# Start of EXTRACTED TEXT

Let $\mathbf A = \left[{a}\right]_n$ be a square matrix of order $n$.

Let $D = \det \left({\mathbf A}\right)$ be the determinant of $\mathbf A$.

Let $a_{pq}$ be an element of $\mathbf A$.

Let $A_{pq}$ be the cofactor of $a_{pq}$ in $D$.


Then:

$(1): \quad \displaystyle \forall r \in \left[{1 \,.\,.\, n}\right]: D = \sum_{k \mathop = 1}^n a_{rk} A_{rk}$
$(2): \quad \displaystyle \forall r \in \left[{1 \,.\,.\, n}\right]: D = \sum_{k \mathop = 1}^n a_{kr} A_{kr}$


Thus the value of a determinant can be found either by:

Multiplying all the elements in a row by their cofactors and adding up the products

or:

Multiplying all the elements in a column by their cofactors and adding up the products.


The identity:

$\displaystyle D = \sum_{k \mathop = 1}^n a_{rk} A_{rk}$

is known as the expansion of $D$ in terms of row $r$, while:

$\displaystyle D = \sum_{k \mathop = 1}^n a_{kr} A_{kr}$

is known as the expansion of $D$ in terms of column $r$.


Corollary

Let $\delta_{rs}$ be the Kronecker delta.

Then:

$(1): \quad \displaystyle \forall r \in \left[{1 \,.\,.\, n}\right]: \sum_{k \mathop = 1}^n a_{rk} A_{sk} = \delta_{rs} D$
$(2): \quad \displaystyle \forall r \in \left[{1 \,.\,.\, n}\right]: \sum_{k \mathop = 1}^n a_{kr} A_{ks} = \delta_{rs} D$


That is, if you multiply each element of a row or column by the cofactor of another row or column, the sum of those products is zero.


Proof

Because of Determinant of Transpose, it is necessary to prove only one of these identities.


Let:

$D = \begin{vmatrix} a_{11} & \cdots & a_{1k} & \cdots & a_{1n} \\ \vdots & \ddots & \vdots & \ddots & \vdots \\ a_{r1} & \cdots & a_{rk} & \cdots & a_{rn} \\ \vdots & \ddots & \vdots & \ddots & \vdots \\ a_{n1} & \cdots & a_{nk} & \cdots & a_{nn} \end{vmatrix}$


First, note that from Determinant with Row Multiplied by Constant, we have:

$\begin{vmatrix} a_{11} & a_{12} & \cdots & a_{1n} \\ \vdots & \vdots & \ddots & \vdots \\ a_{r1} & 0 & \cdots & 0 \\ \vdots & \vdots & \ddots & \vdots \\ a_{n1} & a_{n2} & \cdots & a_{nn} \end{vmatrix} = a_{r1} \begin{vmatrix} a_{11} & a_{12} & \cdots & a_{1n} \\ \vdots & \vdots & \ddots & \vdots \\ 1 & 0 & \cdots & 0 \\ \vdots & \vdots & \ddots & \vdots \\ a_{n1} & a_{n2} & \cdots & a_{nn} \end{vmatrix}$


... and similarly:

$\begin{vmatrix} a_{11} & a_{12} & \cdots & a_{1n} \\ \vdots & \vdots & \ddots & \vdots \\ 0 & a_{r2} & \cdots & 0 \\ \vdots & \vdots & \ddots & \vdots \\ a_{n1} & a_{n2} & \cdots & a_{nn} \end{vmatrix} = a_{r2} \begin{vmatrix} a_{11} & a_{12} & \cdots & a_{1n} \\ \vdots & \vdots & \ddots & \vdots \\ 0 & 1 & \cdots & 0 \\ \vdots & \vdots & \ddots & \vdots \\ a_{n1} & a_{n2} & \cdots & a_{nn} \end{vmatrix}$

and so on for the whole of row $r$.

# End of EXTRACTED TEXT
# Start of EXCERPTED RECORDS

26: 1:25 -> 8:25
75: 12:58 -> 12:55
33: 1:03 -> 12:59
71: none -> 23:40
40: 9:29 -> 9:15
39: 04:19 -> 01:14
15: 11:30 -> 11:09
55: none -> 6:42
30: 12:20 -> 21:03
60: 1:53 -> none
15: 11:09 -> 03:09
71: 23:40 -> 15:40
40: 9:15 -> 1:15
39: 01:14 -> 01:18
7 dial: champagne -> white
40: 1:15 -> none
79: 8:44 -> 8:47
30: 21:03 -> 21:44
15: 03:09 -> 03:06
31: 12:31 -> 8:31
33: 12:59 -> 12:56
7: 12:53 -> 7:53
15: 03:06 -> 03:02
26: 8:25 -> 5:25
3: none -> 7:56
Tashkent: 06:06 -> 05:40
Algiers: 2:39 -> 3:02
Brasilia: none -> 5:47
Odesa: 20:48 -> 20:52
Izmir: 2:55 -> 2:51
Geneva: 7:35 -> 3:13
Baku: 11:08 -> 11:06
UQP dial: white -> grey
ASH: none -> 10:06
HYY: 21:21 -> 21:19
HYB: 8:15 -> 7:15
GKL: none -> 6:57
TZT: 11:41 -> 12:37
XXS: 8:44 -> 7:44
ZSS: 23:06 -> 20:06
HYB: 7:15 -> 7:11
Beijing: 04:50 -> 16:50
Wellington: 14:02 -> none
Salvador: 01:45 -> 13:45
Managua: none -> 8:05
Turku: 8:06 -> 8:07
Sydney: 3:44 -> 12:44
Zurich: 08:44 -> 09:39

# End of EXCERPTED RECORDS

**PROBLEM TO WORK ON:** Transcribe the passage on determinant expansion word for word, everything from "Multiplying all the elements in a row" down to "up the products.".

**WRITTEN SOLUTION:**
Multiplying all the elements in a row by their cofactors and adding up the products

or:

Multiplying all the elements in a column by their cofactors and adding up the products.